While there was no obligation for Keller to tell Adams that she intended to write the article drawing on the public tweets, I strongly feel Keller should have done so in such a sensitive situation. In an update to the blogpost on 10 January Keller posted an apology about that failure and about using part of a private Twitter message.

Keller says: "I did go back and read all her blogposts so I knew her history. But her story gained a sense of urgency shortly after we had her on The Living Hour, with her explicit descriptions of her incapacitating pain, and her announcement that she had been taken off her clinical trial as it wasn't working.

"I did offer her a place to stay during a clinical trial. At the time I had no intention of writing about her and it was the gesture of one cancer patient to another. I have already said I regret not giving her notice about the use of her DM [Twitter direct message] where she told me that it mattered to her that there would be lasting memories about her. I continue to regret not giving her notice about the piece. In the circumstances it would have been the compassionate thing to do and Lisa deserved that."

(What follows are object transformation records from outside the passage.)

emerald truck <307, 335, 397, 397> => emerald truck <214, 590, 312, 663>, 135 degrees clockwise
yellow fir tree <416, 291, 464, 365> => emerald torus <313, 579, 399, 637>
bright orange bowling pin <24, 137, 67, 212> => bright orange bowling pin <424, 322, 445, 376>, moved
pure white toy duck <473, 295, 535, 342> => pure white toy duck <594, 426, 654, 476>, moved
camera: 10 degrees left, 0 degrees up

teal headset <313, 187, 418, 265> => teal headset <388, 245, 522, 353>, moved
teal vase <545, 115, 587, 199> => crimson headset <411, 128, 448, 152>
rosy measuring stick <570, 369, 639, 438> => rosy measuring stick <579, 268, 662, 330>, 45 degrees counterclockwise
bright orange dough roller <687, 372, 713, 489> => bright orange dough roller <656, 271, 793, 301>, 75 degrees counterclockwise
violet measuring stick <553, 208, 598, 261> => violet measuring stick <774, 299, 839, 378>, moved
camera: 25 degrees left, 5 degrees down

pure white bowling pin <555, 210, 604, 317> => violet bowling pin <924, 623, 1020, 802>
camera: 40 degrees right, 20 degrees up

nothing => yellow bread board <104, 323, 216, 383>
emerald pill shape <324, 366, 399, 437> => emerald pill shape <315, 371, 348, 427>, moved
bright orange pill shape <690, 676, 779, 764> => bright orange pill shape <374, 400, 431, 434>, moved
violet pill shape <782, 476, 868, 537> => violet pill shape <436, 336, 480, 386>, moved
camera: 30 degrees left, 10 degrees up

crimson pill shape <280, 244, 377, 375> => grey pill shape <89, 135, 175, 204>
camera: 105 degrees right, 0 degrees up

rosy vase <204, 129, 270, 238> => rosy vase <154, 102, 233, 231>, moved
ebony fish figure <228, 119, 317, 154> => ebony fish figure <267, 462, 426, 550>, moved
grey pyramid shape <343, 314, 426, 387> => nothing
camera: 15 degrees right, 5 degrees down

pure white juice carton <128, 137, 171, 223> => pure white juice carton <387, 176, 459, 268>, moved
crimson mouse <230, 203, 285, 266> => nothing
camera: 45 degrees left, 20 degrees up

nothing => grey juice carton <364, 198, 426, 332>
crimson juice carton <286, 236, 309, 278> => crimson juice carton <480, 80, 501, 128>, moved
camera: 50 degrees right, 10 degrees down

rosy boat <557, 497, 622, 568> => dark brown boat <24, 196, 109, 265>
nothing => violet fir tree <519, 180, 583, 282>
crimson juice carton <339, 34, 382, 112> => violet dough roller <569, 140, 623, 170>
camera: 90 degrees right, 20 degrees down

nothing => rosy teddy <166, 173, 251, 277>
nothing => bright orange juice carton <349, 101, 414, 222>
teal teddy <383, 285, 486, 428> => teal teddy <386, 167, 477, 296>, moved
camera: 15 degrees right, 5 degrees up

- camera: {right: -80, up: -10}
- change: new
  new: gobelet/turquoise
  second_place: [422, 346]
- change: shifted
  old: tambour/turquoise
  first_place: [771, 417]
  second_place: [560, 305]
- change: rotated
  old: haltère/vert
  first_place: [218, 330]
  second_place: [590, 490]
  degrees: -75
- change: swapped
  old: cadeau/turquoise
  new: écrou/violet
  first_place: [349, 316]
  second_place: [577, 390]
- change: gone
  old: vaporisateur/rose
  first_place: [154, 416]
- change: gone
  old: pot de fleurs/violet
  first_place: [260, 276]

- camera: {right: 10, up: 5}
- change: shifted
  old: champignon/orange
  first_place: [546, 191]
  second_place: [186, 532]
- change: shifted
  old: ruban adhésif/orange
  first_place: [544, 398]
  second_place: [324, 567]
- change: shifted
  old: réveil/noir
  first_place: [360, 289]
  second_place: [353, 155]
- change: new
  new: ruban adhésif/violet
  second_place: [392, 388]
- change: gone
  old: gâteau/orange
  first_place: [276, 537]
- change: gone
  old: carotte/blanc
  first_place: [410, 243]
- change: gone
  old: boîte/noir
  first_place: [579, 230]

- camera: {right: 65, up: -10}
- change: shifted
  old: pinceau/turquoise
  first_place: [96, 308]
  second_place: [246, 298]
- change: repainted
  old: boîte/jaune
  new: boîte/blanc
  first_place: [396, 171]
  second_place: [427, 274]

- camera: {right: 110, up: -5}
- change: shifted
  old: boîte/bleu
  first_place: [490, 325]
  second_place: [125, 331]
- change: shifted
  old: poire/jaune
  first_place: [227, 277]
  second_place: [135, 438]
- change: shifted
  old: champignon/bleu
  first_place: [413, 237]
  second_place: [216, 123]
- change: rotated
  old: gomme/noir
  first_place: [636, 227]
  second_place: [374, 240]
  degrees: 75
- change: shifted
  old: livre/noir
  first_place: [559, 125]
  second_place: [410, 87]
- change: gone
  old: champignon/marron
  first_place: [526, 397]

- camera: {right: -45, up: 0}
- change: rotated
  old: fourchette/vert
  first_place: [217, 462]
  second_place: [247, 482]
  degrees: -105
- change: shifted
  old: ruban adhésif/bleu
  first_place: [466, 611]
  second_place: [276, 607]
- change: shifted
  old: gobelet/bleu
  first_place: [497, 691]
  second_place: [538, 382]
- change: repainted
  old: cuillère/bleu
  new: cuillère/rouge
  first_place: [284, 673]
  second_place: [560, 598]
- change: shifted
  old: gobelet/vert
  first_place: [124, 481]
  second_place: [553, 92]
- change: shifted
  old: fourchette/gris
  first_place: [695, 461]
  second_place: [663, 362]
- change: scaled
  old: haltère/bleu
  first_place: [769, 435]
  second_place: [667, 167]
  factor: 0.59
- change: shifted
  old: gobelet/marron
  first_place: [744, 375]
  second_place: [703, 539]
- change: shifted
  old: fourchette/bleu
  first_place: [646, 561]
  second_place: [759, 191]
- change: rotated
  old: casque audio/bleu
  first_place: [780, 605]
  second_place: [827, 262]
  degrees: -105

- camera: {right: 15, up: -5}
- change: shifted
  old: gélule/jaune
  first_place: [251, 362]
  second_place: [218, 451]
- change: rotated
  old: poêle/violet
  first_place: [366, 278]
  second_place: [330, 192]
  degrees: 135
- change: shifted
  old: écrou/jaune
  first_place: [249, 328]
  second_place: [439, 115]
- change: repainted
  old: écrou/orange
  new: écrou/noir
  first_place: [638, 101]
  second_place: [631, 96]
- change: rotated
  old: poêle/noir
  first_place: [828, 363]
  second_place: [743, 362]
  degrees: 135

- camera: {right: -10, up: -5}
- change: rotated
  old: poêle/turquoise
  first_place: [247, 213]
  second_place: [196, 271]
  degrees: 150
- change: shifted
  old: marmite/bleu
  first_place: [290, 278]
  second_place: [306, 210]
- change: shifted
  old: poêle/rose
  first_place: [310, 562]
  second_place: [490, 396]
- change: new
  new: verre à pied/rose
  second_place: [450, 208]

I don't think it is wrong to frame a question about how those with incurable illnesses use social media, but the Guardian was wrong in the way it went about it. I have written to Adams to suggest we put up a fresh piece dealing with all her issues when she is able to engage with us, and to offer to publish a response entirely from her point of view. However, it is only right that this should be in her own time and that she should be allowed to get on with her treatment without any pressures. Therefore I do not anticipate that I will have fully resolved all issues for some time, and I think that we should not restore Keller's original article to our website until I can do so.